Thursday, May 1, 2014

TIME LAPSE (2014) movie review



Time Lapse (2014) d. Bradley King (USA)

Blocked artist Finn (Matt O’Leary), his devoted girlfriend Callie (Danielle Panabaker), and his layabout pal Jasper (George Finn) are all semi-happily co-habitating, enduring the usual challenges of paying rent and finding fulfillment in their everyday twentysomething lives. But when they discover that their recently deceased housing-complex neighbor has been spying on them with an enormous and strange device that spits out Polaroid photos depicting events 24 hours in the future, their humdrum lives are turned upside down, inside out, and back to front as the desire to exploit their newly found toy slowly, inexorably takes hold.


I’m a sucker for a good time-travel yarn; likewise, the “we’ve suddenly got access to a lot of money, now don’t screw it up” (as seen in A Simple Plan or Goodfellas) plot device usually has potential, so it’s no surprise that Time Lapse worked its storytelling charms on me...for the most part. Co-written by director King and producer BP Cooper, the narrative twists and turns are enjoyably gnarly and grow progressively darker as the trio become increasingly obsessed with the next day’s scene as captured through their living room window.

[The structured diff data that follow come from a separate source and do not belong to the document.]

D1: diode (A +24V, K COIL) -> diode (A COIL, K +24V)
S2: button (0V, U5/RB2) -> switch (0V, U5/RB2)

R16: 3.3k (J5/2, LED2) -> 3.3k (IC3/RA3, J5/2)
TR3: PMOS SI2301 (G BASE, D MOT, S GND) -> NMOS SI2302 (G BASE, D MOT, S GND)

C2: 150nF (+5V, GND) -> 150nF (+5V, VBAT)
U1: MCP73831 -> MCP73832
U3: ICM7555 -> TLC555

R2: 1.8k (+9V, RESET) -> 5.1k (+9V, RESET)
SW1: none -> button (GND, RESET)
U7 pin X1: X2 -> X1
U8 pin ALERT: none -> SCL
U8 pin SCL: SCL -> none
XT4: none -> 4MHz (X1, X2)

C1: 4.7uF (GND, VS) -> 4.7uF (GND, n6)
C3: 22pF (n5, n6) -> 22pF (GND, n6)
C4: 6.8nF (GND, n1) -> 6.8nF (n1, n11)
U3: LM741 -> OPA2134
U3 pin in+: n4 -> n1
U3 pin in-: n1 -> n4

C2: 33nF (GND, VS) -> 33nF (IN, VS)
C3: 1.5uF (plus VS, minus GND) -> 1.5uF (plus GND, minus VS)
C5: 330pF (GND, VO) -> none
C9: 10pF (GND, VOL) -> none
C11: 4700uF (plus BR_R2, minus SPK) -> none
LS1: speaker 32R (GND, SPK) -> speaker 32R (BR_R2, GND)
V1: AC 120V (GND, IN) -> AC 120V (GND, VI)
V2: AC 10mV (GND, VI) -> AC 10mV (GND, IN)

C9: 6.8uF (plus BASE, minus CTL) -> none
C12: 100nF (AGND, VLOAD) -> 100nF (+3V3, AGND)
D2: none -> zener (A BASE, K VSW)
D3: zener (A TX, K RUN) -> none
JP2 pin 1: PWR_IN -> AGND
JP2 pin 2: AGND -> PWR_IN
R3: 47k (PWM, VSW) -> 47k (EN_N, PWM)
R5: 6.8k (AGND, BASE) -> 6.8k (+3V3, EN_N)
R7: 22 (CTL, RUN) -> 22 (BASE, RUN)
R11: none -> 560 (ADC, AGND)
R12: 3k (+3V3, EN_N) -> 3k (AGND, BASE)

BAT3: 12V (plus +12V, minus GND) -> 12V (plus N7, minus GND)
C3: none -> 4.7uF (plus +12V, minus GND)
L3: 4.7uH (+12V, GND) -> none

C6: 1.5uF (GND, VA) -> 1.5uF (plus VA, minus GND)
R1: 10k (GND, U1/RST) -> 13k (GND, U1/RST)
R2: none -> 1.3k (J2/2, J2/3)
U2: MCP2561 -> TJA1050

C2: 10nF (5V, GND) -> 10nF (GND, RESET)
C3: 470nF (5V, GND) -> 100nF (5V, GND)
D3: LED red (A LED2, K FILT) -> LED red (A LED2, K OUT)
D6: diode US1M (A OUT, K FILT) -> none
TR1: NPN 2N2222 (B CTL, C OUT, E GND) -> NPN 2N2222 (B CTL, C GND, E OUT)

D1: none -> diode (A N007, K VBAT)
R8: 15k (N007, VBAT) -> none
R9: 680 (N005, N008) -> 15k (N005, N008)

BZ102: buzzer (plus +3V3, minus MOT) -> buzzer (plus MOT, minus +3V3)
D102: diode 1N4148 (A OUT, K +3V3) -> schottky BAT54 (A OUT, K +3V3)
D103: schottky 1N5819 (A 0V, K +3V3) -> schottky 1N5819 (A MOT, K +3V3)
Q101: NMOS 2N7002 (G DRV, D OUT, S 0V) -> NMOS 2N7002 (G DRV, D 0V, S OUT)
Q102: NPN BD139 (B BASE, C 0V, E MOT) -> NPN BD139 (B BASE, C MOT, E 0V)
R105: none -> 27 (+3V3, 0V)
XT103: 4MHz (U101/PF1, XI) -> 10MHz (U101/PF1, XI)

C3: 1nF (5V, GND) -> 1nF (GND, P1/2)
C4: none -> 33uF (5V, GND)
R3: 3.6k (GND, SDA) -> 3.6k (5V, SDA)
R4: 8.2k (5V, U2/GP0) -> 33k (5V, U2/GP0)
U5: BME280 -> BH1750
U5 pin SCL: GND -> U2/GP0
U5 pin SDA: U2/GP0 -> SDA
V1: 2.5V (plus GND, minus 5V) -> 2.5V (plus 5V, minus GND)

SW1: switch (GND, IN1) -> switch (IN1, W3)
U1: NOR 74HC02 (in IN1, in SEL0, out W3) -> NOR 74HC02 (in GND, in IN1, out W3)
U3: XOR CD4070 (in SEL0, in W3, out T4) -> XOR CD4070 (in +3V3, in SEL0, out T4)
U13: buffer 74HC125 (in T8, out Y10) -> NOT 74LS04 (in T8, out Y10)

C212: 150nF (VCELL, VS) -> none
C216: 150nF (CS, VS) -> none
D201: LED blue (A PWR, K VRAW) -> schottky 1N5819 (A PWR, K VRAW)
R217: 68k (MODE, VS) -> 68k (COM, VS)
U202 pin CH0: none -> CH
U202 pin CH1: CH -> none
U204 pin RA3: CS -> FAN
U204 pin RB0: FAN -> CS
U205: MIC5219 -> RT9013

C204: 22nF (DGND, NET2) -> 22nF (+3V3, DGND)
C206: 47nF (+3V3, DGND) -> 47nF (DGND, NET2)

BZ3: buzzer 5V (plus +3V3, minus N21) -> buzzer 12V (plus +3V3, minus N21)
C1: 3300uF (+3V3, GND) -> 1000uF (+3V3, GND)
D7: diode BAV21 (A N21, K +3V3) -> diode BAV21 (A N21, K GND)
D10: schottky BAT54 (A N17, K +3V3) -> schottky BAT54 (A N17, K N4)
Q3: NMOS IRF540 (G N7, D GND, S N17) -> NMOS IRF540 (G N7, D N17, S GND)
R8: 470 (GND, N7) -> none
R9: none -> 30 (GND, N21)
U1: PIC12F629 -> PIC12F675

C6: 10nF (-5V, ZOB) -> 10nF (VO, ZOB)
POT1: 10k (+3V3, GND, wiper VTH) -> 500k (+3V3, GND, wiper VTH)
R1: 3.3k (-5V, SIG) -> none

Not wanting to interfere with the time/space continuum (or, more importantly, the newfound gateway to riches via their uncanny knowledge of the next day’s dog racing program), they find themselves struggling to re-create the image shown, an artifice that fills them with mounting dread as the evening photos reveal increasingly sinister, slowly developing snapshots of doom. The result is a cleverly wrought thriller that keeps viewers guessing at every turn.


The chink in the armor, however, is that our three main characters, while played appealingly enough by the more-than-capable actors, are a shallow lot; as such, it’s difficult to maintain identification and interest as they start and continue to make questionable choices. Without getting into spoiler territory, even though most of the troubled triptych’s behavior is justifiable, even believable within the given circumstances, the fact that most of these actions are motivated by greed, laziness, jealousy, and emotional manipulation makes it hard to, well, care. Panabaker, a likeable genre presence from The Crazies remake, the Friday the 13th remake, Piranha 3DD, and Girls Against Boys, seems especially at sea with her thin character. (The fact that she and Harry Potter’s Emma Watson seem to be turning into the same person only adds to the distraction factor.)


That said, the sci-fi trappings and curiosity factor (“Hmmmm, who is that in the photo with Jasper, and what’s he doing in their living room?”) holds our attention throughout (even if a last-minute plot twist feels tacked on and requires the dreaded flashback montage to explain itself), yielding a slight-but-mostly-effective mind-trip.